In the evacuation of New Orleans during Hurricane Katrina, New Orleans police officers demanded evacuating residents “give up any guns they had before they boarded buses and trucks because police desperately needed the firepower,” the Associated Press reported. A week after the hurricane, and following reports of violence throughout the city, New Orleans Police Department superintendent Edwin P. Compass III demanded the blanket confiscation of all firearms, legal or otherwise, in early September when he declared, “Only law enforcement are allowed to have weapons.” A few weeks later, a federal court issued a restraining order to prevent the seizures.
It’s unclear exactly how many weapons the NOPD ended up confiscating. While the police revealed as part of a court-brokered deal with the National Rifle Association that it only had taken 552 guns during the seizures, The Trace reports that one legal analyst estimated that several thousand weapons were taken by law enforcement.

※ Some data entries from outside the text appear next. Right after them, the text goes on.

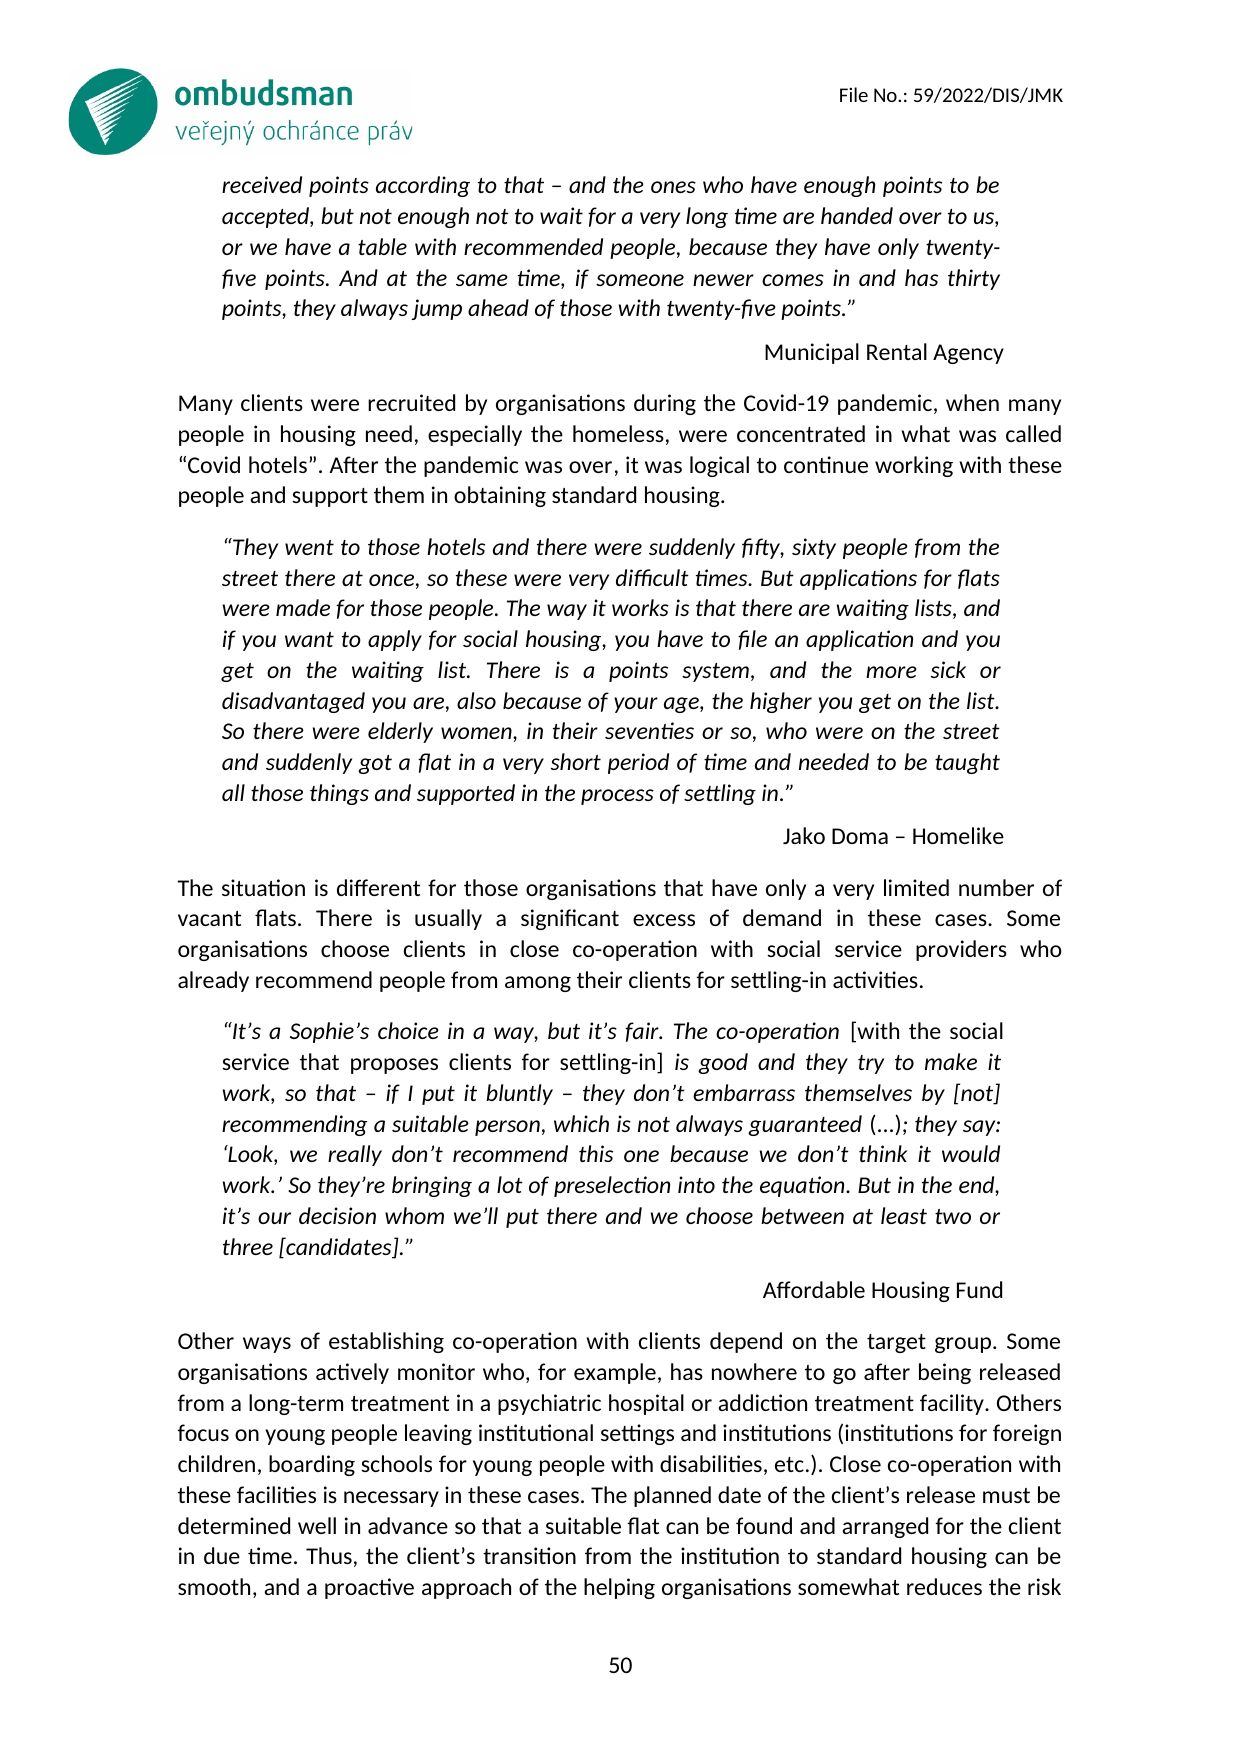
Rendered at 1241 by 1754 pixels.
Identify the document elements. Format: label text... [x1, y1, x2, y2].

text “They went to those hotels and there were suddenly fifty, sixty people from the street there at once, so these were very difficult times. But applications for flats were made for those people. The way it works is that there are waiting lists, and if you want to apply for social housing, you have to file an application and you get on the waiting list. There is a points system, and the more sick or disadvantaged you are, also because of your age, the higher you get on the list. So there were elderly women, in their seventies or so, who were on the street and suddenly got a flat in a very short period of time and needed to be taught all those things and supported in the process of settling in.” [222, 532, 1004, 807]
text Many clients were recruited by organisations during the Covid-19 pandemic, when many people in housing need, especially the homeless, were concentrated in what was called “Covid hotels”. After the pandemic was over, it was logical to continue working with these people and support them in obtaining standard housing. [177, 388, 1063, 510]
text Affordable Housing Fund [177, 1275, 1004, 1304]
text The situation is different for those organisations that have only a very limited number of vacant flats. There is usually a significant excess of demand in these cases. Some organisations choose clients in close co-operation with social service providers who already recommend people from among their clients for settling-in activities. [177, 873, 1063, 994]
text Other ways of establishing co-operation with clients depend on the target group. Some organisations actively monitor who, for example, has nowhere to go after being released from a long-term treatment in a psychiatric hospital or addiction treatment facility. Others focus on young people leaving institutional settings and institutions (institutions for foreign children, boarding schools for young people with disabilities, etc.). Close co-operation with these facilities is necessary in these cases. The planned date of the client’s release must be determined well in advance so that a suitable flat can be found and arranged for the client in due time. Thus, the client’s transition from the institution to standard housing can be smooth, and a proactive approach of the helping organisations somewhat reduces the risk of a drop in the social status during these vulnerable periods of life. Actively seeking out people at risk of housing need is thus an important tool to prevent the deterioration of their situation, which could make future assistance options very difficult. [177, 1326, 1063, 1601]
text “So the ones who have so few points in this point scoring system, because they use formal criteria – everything has to be documented, confirmed, and they received points according to that – and the ones who have enough points to be accepted, but not enough not to wait for a very long time are handed over to us, or we have a table with recommended people, because they have only twenty-five points. And at the same time, if someone newer comes in and has thirty points, they always jump ahead of those with twenty-five points.” [222, 171, 1004, 323]
text Jako Doma – Homelike [177, 821, 1004, 850]
text “It’s a Sophie’s choice in a way, but it’s fair. The co-operation [with the social service that proposes clients for settling-in] is good and they try to make it work, so that – if I put it bluntly – they don’t embarrass themselves by [not] recommending a suitable person, which is not always guaranteed (...); they say: ‘Look, we really don’t recommend this one because we don’t think it would work.’ So they’re bringing a lot of preselection into the equation. But in the end, it’s our decision whom we’ll put there and we choose between at least two or three [candidates].” [222, 1016, 1004, 1261]
picture [68, 68, 413, 155]
text Municipal Rental Agency [177, 337, 1004, 366]
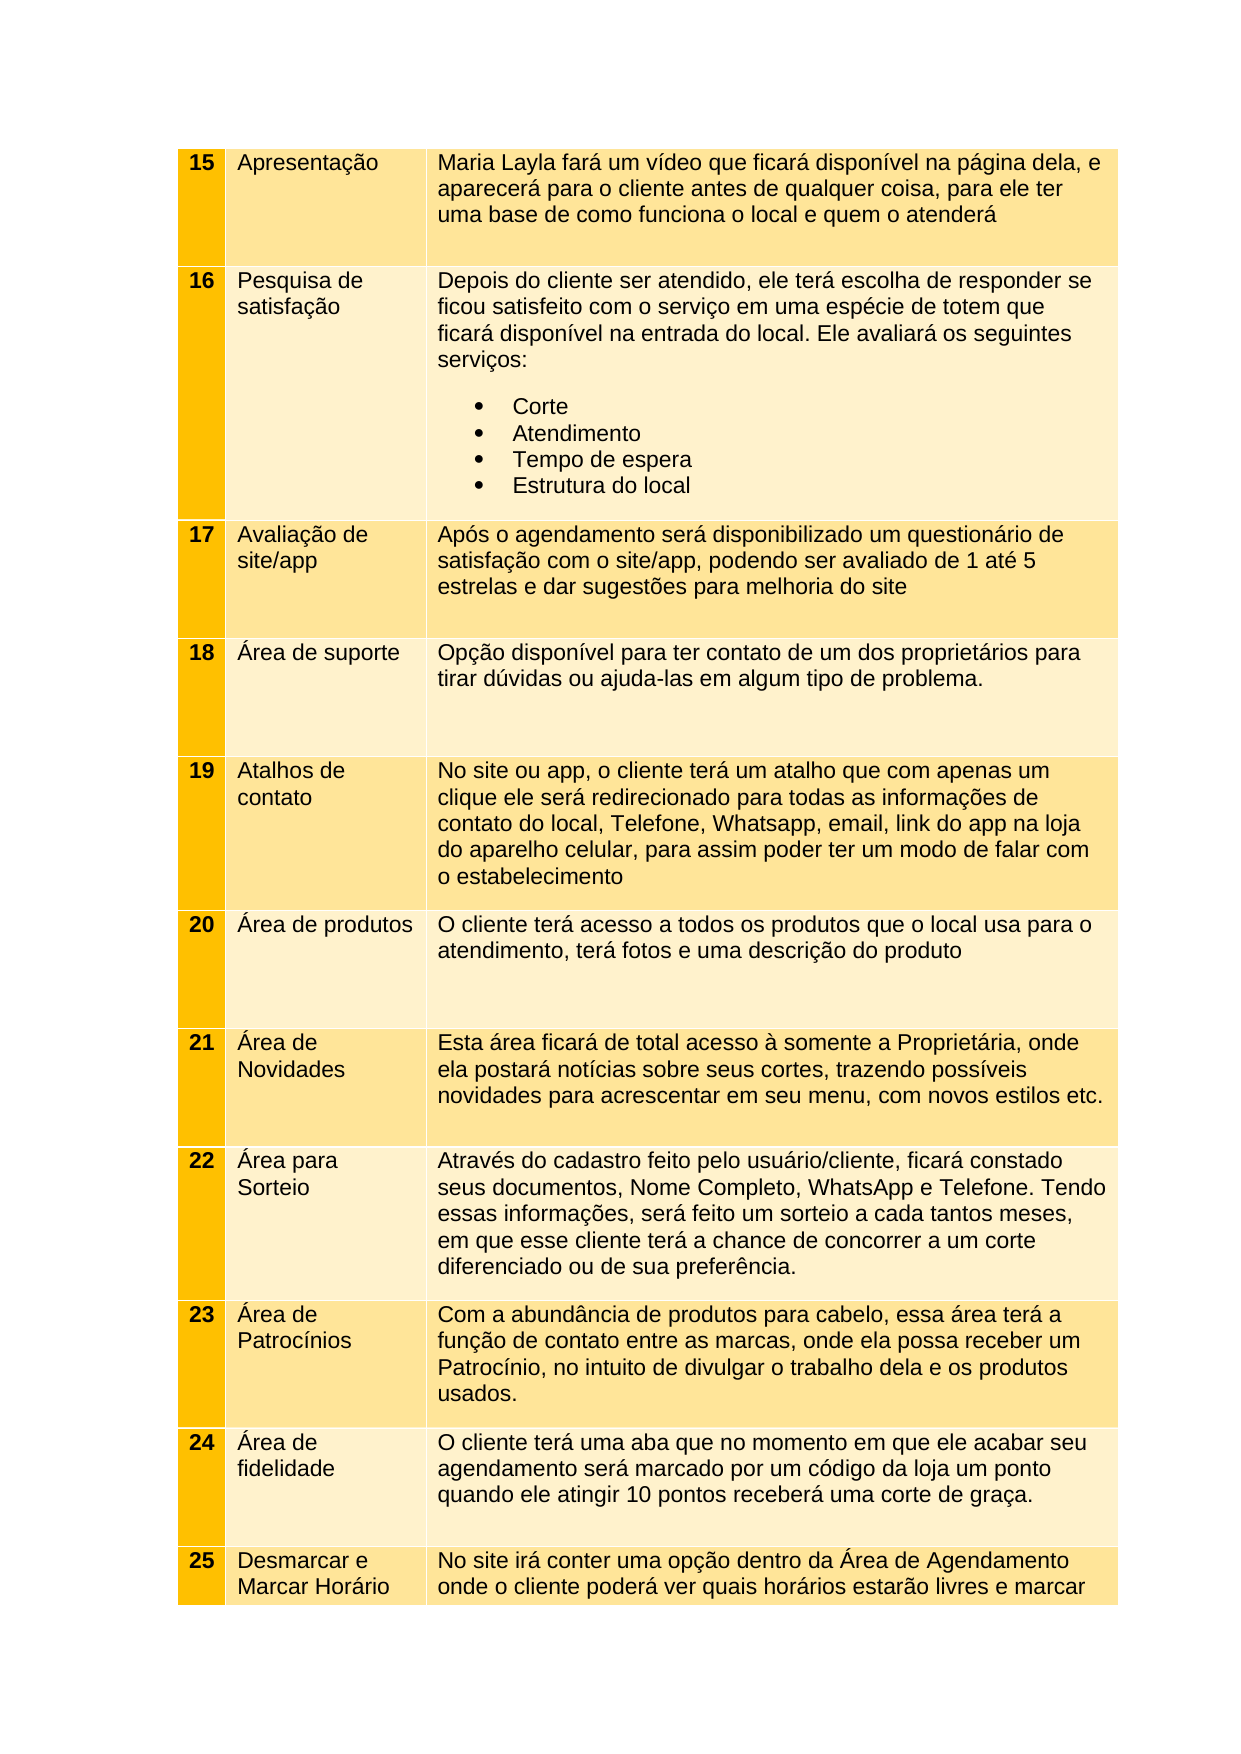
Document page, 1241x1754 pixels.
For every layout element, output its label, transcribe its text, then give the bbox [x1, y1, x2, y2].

table_cell Área de Novidades [226, 1029, 426, 1146]
table_cell Com a abundância de produtos para cabelo, essa área terá a função de contato entre as marcas, onde ela possa receber um Patrocínio, no intuito de divulgar o trabalho dela e os produtos usados. [427, 1301, 1118, 1427]
table_cell 15 [178, 149, 225, 266]
table_cell 18 [178, 639, 225, 756]
table_cell 19 [178, 757, 225, 910]
table_cell Área de Patrocínios [226, 1301, 426, 1427]
table_cell O cliente terá uma aba que no momento em que ele acabar seu agendamento será marcado por um código da loja um ponto quando ele atingir 10 pontos receberá uma corte de graça. [427, 1429, 1118, 1546]
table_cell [427, 1547, 1118, 1605]
table_cell Maria Layla fará um vídeo que ficará disponível na página dela, e aparecerá para o cliente antes de qualquer coisa, para ele ter uma base de como funciona o local e quem o atenderá [427, 149, 1118, 266]
table_cell Opção disponível para ter contato de um dos proprietários para tirar dúvidas ou ajuda-las em algum tipo de problema. [427, 639, 1118, 756]
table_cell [226, 1547, 426, 1605]
table_cell Apresentação [226, 149, 426, 266]
table_cell Pesquisa de satisfação [226, 267, 426, 519]
table_cell Avaliação de site/app [226, 521, 426, 638]
table_cell Área de fidelidade [226, 1429, 426, 1546]
table_cell 20 [178, 911, 225, 1028]
table_cell Através do cadastro feito pelo usuário/cliente, ficará constado seus documentos, Nome Completo, WhatsApp e Telefone. Tendo essas informações, será feito um sorteio a cada tantos meses, em que esse cliente terá a chance de concorrer a um corte diferenciado ou de sua preferência. [427, 1148, 1118, 1300]
table_cell 23 [178, 1301, 225, 1427]
table_cell No site ou app, o cliente terá um atalho que com apenas um clique ele será redirecionado para todas as informações de contato do local, Telefone, Whatsapp, email, link do app na loja do aparelho celular, para assim poder ter um modo de falar com o estabelecimento [427, 757, 1118, 910]
table_cell 16 [178, 267, 225, 519]
table_cell Esta área ficará de total acesso à somente a Proprietária, onde ela postará notícias sobre seus cortes, trazendo possíveis novidades para acrescentar em seu menu, com novos estilos etc. [427, 1029, 1118, 1146]
table_cell 21 [178, 1029, 225, 1146]
table_cell Área de produtos [226, 911, 426, 1028]
table_cell Área para Sorteio [226, 1148, 426, 1300]
table_cell 24 [178, 1429, 225, 1546]
table_cell 22 [178, 1148, 225, 1300]
table_cell Atalhos de contato [226, 757, 426, 910]
table_cell Depois do cliente ser atendido, ele terá escolha de responder se ficou satisfeito com o serviço em uma espécie de totem que ficará disponível na entrada do local. Ele avaliará os seguintes serviços: Corte Atendimento Tempo de espera Estrutura do local [427, 267, 1118, 519]
table_cell O cliente terá acesso a todos os produtos que o local usa para o atendimento, terá fotos e uma descrição do produto [427, 911, 1118, 1028]
table_cell 25 [178, 1547, 225, 1605]
table_cell Após o agendamento será disponibilizado um questionário de satisfação com o site/app, podendo ser avaliado de 1 até 5 estrelas e dar sugestões para melhoria do site [427, 521, 1118, 638]
table_cell Área de suporte [226, 639, 426, 756]
table_cell 17 [178, 521, 225, 638]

In the aftermath of Katrina, then-President George W. Bush amended the U.S. Code to its current form, guaranteeing gun ownership even in times of national emergency with the exception of during evacuations. Title 42 of the U.S. Code section 5207, entered into the ledger in October of 2006, prohibits federal authorities from temporarily or permanently seizing firearms that aren’t already prohibited under state and federal law, except “as a condition for entry into any mode of transportation used for rescue or evacuation during a major disaster or emergency.”
The Trace notes that the Katrina-era seizures helped fuel paranoia among more intense Second Amendment advocates that a state of emergency might simply be a pretext for agents of the “Deep State” to disarm Americans. For example, when Pennsylvania Governor Tom Wolf declared a 90-day state of emergency to address the state’s rising opioid death rate last month, his decision drew criticism from state Republicans because Pennsylvania state law prohibits carrying a firearm in public during an emergency, of any kind, without a license.
Some states have even embraced measures explicitly protecting gun rights during declared emergencies. A Florida bill signed into law by then-Governor Rick Scott in May of 2015 allowed state gun owners to temporarily carry concealed handguns without a permit during the mandatory evacuations anticipated during the 2015 hurricane season.
The president—and, on a state-by-state basis, governors—are relatively safe in their constitutional capacity to suspend the rule of law in order to save it, and to exercise that ultimate form of sovereignty that they as chief executives are charged with. But as the experience of gun seizures during Katrina shows, any effort to unilaterally disarm Americans won’t go easily—and in a country awash with guns, that resistance may unleash more gun violence than any mass shooting before it.
For now, a year after Parkland, it’s a sad reality of gun control and the modern national emergency: this “American carnage” is distinctly American—and it’s not disappearing any time soon.